At the risk of overstating the obvious, it is not good to have cops who are under investigation for a shooting mucking around alone at the scene of the shooting for hours after the fact
or speaking alone to potential witnesses, if for no other reason than to ensure public confidence in the integrity of the investigation.
This is especially important because of the controversy surrounding the critical question of whether officers knocked and announced themselves as police. Police say that they found a witness who corroborates their claim that they knocked.
That witness, Aaron Sarpee, initially told police on March 21 that he did NOT hear officers identify themselves as police.
He was unequivocal — he saw the police cruisers outside and he saw some of the officers in uniform, but no one identified themselves as police when they knocked.
Two months later, in a May 15 interview, Sarpee told PIU investigator Sgt. Amanda Seeyle, "It's been so long now. ... I remember some of it," and
eventually told her that he heard someone say, "This is the cops." Meanwhile, against this admittedly shaky testimony,
over a dozen other witnesses allegedly stated that they did NOT hear anyone announce themselves as police. We still do not know whether any of these witnesses' statements were provided to the grand jury or considered in their deliberations, or if any of them testified in front of the grand jury.
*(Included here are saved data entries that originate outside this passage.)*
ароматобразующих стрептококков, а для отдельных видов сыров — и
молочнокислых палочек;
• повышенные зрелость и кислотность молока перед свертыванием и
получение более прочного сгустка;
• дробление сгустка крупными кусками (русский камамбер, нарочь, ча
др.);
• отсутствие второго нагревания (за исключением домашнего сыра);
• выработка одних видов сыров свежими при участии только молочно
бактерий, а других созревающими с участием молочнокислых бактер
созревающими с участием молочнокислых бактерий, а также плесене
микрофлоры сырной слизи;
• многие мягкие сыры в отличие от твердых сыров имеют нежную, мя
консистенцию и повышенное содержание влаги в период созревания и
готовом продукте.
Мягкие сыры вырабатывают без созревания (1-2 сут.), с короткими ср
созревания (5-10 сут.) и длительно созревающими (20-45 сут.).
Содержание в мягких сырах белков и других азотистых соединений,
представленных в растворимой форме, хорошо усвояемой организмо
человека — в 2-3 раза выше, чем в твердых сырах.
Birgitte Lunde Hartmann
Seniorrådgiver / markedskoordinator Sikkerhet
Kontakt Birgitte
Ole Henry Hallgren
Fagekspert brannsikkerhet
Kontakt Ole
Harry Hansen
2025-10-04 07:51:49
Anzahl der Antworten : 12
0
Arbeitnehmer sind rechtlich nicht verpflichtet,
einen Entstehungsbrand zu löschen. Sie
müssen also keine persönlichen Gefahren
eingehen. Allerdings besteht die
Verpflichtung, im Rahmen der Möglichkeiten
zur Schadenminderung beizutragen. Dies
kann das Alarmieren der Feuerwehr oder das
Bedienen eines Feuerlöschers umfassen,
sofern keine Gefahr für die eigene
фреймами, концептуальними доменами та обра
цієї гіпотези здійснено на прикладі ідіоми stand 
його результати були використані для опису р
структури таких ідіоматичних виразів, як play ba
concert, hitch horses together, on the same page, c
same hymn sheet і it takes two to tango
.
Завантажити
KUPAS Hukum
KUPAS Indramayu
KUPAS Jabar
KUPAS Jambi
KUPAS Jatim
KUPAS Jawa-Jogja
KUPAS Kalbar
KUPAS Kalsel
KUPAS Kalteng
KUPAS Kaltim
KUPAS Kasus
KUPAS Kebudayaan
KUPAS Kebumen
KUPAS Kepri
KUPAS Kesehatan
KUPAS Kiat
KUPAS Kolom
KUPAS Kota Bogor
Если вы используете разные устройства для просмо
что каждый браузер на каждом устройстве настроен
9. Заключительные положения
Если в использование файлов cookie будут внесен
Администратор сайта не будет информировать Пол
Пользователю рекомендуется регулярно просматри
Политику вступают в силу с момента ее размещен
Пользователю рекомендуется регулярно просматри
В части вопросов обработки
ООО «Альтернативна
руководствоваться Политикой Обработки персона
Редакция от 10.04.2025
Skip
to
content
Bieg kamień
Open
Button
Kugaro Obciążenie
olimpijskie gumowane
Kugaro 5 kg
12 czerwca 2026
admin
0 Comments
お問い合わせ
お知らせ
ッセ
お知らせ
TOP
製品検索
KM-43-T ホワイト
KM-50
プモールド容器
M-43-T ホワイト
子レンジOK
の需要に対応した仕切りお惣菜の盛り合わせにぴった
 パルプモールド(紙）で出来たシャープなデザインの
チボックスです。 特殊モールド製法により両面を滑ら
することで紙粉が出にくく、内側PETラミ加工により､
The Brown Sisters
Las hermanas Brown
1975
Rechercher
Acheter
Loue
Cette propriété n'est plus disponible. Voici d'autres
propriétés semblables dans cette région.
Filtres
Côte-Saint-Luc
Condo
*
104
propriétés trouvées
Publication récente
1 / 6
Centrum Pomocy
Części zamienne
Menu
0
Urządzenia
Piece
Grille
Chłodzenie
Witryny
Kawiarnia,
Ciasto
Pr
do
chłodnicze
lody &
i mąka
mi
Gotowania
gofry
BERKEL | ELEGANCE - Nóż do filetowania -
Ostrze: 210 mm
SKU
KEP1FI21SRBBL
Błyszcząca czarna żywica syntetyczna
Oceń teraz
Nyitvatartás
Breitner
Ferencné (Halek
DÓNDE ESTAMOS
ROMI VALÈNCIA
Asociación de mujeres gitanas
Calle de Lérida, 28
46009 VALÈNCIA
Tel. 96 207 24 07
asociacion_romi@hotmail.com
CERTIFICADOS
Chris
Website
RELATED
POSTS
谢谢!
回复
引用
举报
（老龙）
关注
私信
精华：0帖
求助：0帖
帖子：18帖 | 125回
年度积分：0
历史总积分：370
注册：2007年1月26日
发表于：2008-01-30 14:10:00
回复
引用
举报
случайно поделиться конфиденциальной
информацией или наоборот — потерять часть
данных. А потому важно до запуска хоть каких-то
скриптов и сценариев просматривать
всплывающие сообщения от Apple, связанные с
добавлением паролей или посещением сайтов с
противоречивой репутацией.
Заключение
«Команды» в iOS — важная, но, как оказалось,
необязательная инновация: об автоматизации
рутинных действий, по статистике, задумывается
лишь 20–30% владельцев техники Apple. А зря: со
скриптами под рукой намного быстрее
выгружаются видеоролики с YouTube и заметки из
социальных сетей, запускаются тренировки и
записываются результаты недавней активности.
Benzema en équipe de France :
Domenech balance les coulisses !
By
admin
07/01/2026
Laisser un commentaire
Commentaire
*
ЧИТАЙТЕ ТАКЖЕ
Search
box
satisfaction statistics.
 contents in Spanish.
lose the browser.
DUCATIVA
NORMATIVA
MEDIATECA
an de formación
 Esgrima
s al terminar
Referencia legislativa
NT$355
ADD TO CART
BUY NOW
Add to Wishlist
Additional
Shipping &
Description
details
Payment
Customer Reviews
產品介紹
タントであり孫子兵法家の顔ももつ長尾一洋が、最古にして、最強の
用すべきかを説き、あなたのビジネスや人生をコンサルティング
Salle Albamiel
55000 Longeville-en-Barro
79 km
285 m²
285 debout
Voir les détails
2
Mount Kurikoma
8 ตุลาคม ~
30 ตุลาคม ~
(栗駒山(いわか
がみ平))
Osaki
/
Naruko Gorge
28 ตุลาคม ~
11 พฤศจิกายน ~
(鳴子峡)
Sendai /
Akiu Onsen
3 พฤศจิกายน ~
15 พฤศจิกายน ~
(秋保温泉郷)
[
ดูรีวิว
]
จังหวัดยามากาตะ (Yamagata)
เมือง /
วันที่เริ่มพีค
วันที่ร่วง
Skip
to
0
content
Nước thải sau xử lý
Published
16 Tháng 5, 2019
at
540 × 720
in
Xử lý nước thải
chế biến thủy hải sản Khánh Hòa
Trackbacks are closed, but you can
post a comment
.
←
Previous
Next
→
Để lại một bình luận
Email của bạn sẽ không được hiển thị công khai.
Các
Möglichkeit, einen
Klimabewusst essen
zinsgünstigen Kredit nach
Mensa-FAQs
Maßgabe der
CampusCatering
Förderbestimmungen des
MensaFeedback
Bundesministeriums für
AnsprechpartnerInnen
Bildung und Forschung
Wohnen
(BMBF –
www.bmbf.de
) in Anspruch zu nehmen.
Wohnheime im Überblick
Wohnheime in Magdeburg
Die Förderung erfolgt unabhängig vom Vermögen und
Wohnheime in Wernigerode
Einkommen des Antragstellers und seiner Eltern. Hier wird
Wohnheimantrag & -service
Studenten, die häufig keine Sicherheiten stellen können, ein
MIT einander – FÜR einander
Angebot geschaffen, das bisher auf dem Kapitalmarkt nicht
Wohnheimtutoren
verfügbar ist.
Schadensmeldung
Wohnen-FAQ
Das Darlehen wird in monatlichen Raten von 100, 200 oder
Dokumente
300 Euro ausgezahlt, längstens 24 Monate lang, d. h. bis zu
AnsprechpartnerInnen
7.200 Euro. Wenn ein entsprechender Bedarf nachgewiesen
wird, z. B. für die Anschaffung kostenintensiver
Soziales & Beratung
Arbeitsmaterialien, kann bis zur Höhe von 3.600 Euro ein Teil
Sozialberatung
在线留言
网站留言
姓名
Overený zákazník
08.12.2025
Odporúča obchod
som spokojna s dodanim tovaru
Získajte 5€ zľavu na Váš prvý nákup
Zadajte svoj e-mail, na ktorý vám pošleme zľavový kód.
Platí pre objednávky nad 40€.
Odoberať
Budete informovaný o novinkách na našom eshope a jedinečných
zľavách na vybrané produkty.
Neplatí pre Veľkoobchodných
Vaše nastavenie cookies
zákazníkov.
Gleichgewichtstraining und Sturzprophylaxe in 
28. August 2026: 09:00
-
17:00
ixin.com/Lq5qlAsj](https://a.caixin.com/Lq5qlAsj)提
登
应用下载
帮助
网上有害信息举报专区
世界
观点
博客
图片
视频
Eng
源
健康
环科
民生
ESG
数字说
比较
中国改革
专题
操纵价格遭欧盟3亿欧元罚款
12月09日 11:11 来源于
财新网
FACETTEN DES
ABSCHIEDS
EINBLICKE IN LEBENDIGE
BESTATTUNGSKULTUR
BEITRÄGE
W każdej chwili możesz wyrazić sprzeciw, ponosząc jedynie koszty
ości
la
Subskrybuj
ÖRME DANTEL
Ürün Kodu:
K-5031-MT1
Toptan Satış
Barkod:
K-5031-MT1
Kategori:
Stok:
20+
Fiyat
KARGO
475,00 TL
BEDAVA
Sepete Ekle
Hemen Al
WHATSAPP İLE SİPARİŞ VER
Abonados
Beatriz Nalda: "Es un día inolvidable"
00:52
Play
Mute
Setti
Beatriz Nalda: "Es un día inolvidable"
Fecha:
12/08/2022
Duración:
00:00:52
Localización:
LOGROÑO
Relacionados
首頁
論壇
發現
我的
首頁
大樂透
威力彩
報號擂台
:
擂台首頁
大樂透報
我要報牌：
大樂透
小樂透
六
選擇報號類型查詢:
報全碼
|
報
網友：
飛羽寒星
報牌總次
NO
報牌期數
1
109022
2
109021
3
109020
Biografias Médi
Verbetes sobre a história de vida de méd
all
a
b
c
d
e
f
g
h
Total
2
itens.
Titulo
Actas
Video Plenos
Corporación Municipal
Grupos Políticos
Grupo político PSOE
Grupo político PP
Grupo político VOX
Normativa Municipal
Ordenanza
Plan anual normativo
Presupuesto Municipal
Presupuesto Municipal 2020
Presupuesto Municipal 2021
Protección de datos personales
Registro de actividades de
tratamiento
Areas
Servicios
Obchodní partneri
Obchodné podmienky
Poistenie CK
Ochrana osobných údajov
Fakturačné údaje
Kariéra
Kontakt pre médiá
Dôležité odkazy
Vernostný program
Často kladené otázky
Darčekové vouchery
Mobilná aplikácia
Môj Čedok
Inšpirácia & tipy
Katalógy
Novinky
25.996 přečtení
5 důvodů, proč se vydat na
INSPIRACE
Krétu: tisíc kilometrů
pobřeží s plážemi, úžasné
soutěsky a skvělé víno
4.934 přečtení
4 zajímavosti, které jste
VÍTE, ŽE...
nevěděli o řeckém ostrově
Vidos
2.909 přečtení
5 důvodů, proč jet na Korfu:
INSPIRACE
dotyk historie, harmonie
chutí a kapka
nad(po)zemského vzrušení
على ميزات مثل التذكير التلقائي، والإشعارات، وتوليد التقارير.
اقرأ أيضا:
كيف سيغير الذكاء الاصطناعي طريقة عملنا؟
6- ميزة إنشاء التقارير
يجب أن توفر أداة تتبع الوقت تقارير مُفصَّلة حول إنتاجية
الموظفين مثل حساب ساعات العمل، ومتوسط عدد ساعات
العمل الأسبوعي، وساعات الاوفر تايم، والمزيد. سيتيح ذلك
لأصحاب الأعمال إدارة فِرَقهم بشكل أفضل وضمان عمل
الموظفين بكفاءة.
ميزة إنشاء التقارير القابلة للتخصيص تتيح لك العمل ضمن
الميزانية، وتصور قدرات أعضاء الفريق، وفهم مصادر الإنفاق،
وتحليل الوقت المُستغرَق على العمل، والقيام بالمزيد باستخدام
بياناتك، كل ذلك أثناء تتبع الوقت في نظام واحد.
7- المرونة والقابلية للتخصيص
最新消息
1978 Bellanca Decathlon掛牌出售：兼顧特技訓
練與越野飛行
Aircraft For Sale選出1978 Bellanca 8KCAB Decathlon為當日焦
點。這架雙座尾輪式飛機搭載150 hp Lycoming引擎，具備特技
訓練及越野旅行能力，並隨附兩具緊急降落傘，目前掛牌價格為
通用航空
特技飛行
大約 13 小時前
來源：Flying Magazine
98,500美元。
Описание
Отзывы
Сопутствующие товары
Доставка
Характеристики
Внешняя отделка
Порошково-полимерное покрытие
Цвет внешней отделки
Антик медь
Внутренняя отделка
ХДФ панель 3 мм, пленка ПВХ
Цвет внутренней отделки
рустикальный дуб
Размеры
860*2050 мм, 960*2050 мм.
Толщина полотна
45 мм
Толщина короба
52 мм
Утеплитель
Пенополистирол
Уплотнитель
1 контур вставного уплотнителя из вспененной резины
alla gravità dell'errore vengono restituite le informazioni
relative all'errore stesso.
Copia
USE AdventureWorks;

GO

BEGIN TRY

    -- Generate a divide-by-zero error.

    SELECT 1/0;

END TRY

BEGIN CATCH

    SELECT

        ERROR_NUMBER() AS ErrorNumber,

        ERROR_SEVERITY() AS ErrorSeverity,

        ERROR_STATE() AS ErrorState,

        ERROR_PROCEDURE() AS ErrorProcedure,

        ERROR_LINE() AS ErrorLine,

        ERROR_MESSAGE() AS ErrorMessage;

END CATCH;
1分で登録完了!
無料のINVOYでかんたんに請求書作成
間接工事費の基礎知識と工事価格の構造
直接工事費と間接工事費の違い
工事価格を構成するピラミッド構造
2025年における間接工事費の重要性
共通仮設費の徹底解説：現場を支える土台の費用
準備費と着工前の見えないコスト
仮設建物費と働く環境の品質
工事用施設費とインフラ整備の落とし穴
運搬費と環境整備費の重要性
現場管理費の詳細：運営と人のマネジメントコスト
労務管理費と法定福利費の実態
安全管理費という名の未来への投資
Finally, it should be noted that ballistics information released over the weekend
does not support AG Cameron's claim that Walker shot first and struck one of the officers.
The ballistics report from the LMPD PIU was not able to match the bullet pulled from the thigh of Sgt. Mattingly. A separate FBI ballistics report has not yet been released. Cameron said last week that friendly fire had been ruled out as the source of the bullet that struck Mattingly because Walker's gun was a 9mm and the officers involved in the raid were issued .40 caliber weapons. However, Walker's attorney claims that a review of Hankison's file indicates that
Hankison was also issued a 9mm weapon; when the Louisville Courier-Journal requested to review those records, it was
stonewalled.
I am not claiming that I know for sure what happened on the fateful night that Breonna Taylor was shot. But the problem is, it's difficult for anyone else to make that claim, either. And the conduct of the LMPD on that night (and since) has opened the window for those who are skeptical of police who have an obvious motive to lie or shade the facts to forever disbelieve the narrative that the LMPD is now offering us. And the end result of these actions will only be to continue to erode the bond of trust between police and the citizenry that is necessary for all of us to live in peace.